Exercise prompt:
Your answer should be the lines below from the one holding "M569,252L590,253V283H568Z" through the one holding "M1341,557L1367,561L1362,601L1335,597Z", copied exactly and with nothing else.

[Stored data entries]
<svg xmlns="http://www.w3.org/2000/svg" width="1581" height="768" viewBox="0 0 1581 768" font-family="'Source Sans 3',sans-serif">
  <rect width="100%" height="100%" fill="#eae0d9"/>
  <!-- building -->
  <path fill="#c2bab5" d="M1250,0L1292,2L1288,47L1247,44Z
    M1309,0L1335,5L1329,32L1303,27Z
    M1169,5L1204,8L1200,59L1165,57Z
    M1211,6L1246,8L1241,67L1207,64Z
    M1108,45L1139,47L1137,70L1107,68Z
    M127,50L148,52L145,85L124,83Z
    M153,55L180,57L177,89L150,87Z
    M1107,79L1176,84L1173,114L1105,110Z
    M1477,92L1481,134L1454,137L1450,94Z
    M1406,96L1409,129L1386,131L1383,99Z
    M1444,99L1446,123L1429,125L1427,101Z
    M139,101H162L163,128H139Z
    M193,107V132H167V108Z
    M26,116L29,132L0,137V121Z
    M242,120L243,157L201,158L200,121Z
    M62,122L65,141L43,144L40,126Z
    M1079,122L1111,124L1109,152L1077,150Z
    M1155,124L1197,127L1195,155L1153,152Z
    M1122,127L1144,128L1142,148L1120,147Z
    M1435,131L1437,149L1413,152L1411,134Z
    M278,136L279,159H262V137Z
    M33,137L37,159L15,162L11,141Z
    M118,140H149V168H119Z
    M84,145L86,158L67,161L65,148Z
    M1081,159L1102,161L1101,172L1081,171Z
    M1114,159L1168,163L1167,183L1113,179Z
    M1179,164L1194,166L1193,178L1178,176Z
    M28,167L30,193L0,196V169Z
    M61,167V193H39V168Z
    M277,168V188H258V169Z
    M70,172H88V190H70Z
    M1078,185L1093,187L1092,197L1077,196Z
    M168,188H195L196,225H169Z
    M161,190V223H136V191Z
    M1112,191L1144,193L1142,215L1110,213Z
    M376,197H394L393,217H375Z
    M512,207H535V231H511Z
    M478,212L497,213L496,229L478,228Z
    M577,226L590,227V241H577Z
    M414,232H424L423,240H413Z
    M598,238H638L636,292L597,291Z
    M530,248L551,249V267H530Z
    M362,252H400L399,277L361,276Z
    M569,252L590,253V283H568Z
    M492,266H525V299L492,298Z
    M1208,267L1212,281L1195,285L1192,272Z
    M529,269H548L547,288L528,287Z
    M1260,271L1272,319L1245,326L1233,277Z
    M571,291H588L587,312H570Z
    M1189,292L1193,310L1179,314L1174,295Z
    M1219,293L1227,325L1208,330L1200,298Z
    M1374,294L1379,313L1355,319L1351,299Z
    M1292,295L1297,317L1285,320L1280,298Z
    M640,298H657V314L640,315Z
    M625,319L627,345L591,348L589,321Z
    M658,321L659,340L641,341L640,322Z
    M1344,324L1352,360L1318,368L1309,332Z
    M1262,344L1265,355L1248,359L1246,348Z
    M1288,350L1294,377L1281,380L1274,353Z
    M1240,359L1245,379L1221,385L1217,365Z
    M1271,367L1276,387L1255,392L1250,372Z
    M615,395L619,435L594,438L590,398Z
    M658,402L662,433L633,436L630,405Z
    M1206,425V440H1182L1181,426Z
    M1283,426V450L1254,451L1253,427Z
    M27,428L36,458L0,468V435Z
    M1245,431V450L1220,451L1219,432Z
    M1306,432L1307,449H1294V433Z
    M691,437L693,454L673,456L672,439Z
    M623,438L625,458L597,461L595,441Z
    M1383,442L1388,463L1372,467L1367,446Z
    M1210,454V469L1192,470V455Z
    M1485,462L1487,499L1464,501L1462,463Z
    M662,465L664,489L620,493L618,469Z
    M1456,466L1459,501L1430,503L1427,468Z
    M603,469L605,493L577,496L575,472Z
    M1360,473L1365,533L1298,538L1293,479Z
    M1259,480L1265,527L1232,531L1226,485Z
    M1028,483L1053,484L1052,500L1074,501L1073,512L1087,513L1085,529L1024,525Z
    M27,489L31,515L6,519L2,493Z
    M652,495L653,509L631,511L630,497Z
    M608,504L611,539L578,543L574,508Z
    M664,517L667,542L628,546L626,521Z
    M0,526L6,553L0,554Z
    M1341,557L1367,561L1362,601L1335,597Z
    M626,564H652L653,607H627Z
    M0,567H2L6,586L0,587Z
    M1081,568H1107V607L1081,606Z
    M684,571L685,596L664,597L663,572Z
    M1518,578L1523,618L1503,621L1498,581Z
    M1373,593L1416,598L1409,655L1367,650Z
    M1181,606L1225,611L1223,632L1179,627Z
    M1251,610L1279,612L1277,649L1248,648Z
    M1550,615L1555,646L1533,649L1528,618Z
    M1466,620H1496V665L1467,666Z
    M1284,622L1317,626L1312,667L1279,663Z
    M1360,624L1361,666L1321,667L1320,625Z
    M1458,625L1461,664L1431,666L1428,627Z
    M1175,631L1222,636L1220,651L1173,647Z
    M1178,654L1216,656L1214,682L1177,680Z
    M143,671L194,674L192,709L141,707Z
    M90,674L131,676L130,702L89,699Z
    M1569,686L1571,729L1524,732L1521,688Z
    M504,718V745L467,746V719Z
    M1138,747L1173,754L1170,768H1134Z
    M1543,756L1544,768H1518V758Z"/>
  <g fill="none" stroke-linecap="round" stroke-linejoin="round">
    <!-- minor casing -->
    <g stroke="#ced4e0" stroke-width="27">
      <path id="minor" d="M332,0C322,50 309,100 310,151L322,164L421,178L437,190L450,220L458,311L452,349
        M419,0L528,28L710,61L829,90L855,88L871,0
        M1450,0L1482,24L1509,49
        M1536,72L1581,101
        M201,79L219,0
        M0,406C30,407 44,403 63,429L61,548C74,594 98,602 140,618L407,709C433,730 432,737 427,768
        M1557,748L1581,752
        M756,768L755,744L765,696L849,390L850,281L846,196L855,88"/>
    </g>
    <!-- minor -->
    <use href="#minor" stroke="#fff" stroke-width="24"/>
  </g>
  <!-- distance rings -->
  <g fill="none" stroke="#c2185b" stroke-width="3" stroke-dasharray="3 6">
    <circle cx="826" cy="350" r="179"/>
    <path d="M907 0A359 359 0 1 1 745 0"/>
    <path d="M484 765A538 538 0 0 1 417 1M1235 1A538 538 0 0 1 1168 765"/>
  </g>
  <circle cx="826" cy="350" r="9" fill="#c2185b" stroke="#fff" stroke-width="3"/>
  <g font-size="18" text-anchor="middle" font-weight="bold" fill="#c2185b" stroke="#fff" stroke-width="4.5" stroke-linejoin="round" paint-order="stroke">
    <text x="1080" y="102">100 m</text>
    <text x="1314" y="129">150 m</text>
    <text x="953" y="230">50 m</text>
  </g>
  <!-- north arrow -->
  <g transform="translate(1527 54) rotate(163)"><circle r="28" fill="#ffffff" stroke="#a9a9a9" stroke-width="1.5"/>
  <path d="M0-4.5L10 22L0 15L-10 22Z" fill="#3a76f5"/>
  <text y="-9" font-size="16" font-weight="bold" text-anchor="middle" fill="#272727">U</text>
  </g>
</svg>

...

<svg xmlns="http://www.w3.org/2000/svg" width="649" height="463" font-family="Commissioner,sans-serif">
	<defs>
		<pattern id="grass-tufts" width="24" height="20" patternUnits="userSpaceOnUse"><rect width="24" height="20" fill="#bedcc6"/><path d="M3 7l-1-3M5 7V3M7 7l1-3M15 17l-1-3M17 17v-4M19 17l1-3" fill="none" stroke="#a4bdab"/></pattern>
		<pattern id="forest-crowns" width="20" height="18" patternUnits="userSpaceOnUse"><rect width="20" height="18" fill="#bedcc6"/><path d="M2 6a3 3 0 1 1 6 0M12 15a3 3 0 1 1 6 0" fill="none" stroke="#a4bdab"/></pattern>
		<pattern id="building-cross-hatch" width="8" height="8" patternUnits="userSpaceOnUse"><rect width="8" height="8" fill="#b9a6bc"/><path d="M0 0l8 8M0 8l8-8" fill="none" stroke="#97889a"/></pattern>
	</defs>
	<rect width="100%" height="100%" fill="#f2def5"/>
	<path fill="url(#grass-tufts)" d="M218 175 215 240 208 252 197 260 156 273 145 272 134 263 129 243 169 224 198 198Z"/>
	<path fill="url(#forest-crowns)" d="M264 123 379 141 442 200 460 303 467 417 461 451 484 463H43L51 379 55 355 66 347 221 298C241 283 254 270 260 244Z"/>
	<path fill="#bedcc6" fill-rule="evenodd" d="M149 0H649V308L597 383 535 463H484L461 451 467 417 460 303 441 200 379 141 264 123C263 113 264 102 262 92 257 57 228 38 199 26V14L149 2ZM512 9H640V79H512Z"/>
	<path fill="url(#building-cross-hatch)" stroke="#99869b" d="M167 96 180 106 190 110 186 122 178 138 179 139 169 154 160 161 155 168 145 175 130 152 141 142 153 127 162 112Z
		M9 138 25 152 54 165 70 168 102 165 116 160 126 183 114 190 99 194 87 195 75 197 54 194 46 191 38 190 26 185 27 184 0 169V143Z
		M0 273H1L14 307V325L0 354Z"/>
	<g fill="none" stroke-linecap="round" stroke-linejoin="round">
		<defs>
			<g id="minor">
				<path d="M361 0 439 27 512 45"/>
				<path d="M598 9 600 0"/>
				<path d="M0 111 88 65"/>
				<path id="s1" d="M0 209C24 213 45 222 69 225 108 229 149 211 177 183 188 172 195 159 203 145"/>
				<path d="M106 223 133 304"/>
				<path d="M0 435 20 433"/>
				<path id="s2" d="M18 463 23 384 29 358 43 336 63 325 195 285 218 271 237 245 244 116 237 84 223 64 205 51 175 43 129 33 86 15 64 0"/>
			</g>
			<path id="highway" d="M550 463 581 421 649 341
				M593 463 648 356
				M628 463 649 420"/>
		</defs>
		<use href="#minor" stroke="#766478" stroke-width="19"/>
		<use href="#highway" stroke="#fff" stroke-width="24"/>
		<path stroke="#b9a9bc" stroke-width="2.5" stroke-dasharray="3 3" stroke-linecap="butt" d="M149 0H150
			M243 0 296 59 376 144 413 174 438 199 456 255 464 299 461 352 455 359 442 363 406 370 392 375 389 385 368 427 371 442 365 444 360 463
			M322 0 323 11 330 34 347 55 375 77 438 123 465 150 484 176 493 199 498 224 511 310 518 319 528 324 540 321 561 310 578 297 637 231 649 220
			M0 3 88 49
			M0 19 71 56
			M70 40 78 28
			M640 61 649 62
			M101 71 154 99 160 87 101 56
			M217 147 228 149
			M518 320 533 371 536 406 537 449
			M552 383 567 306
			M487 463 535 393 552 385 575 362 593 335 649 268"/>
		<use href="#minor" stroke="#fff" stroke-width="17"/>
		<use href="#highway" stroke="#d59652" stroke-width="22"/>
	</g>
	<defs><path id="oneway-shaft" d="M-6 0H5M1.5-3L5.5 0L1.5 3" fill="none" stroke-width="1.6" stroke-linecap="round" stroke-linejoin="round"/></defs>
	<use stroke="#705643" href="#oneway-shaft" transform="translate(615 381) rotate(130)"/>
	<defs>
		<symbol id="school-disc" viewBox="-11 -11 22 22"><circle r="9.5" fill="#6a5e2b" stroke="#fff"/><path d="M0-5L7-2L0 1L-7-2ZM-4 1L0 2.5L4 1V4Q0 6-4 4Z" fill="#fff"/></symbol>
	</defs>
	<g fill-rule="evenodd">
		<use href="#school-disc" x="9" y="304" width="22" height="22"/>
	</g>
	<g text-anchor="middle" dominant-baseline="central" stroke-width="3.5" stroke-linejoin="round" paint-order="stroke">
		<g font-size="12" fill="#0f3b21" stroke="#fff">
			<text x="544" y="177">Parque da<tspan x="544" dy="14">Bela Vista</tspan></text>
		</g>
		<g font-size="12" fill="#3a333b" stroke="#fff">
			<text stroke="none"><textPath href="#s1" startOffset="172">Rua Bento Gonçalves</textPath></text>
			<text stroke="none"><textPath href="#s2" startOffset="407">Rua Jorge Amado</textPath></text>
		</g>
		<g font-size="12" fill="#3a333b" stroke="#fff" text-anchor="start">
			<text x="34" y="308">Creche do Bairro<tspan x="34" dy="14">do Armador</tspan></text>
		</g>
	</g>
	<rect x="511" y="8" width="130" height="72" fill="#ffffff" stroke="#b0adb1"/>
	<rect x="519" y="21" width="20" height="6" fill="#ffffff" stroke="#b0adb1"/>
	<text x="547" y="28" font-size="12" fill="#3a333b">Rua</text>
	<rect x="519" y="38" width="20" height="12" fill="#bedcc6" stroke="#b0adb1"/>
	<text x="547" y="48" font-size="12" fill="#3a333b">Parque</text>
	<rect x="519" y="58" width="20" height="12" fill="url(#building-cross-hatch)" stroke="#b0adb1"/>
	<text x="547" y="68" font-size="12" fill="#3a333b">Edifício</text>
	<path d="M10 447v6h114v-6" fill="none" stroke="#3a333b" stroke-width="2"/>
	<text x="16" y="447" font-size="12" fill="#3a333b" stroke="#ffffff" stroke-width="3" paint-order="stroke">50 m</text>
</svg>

Task answer:
    M569,252L590,253V283H568Z
    M492,266H525V299L492,298Z
    M1208,267L1212,281L1195,285L1192,272Z
    M529,269H548L547,288L528,287Z
    M1260,271L1272,319L1245,326L1233,277Z
    M571,291H588L587,312H570Z
    M1189,292L1193,310L1179,314L1174,295Z
    M1219,293L1227,325L1208,330L1200,298Z
    M1374,294L1379,313L1355,319L1351,299Z
    M1292,295L1297,317L1285,320L1280,298Z
    M640,298H657V314L640,315Z
    M625,319L627,345L591,348L589,321Z
    M658,321L659,340L641,341L640,322Z
    M1344,324L1352,360L1318,368L1309,332Z
    M1262,344L1265,355L1248,359L1246,348Z
    M1288,350L1294,377L1281,380L1274,353Z
    M1240,359L1245,379L1221,385L1217,365Z
    M1271,367L1276,387L1255,392L1250,372Z
    M615,395L619,435L594,438L590,398Z
    M658,402L662,433L633,436L630,405Z
    M1206,425V440H1182L1181,426Z
    M1283,426V450L1254,451L1253,427Z
    M27,428L36,458L0,468V435Z
    M1245,431V450L1220,451L1219,432Z
    M1306,432L1307,449H1294V433Z
    M691,437L693,454L673,456L672,439Z
    M623,438L625,458L597,461L595,441Z
    M1383,442L1388,463L1372,467L1367,446Z
    M1210,454V469L1192,470V455Z
    M1485,462L1487,499L1464,501L1462,463Z
    M662,465L664,489L620,493L618,469Z
    M1456,466L1459,501L1430,503L1427,468Z
    M603,469L605,493L577,496L575,472Z
    M1360,473L1365,533L1298,538L1293,479Z
    M1259,480L1265,527L1232,531L1226,485Z
    M1028,483L1053,484L1052,500L1074,501L1073,512L1087,513L1085,529L1024,525Z
    M27,489L31,515L6,519L2,493Z
    M652,495L653,509L631,511L630,497Z
    M608,504L611,539L578,543L574,508Z
    M664,517L667,542L628,546L626,521Z
    M0,526L6,553L0,554Z
    M1341,557L1367,561L1362,601L1335,597Z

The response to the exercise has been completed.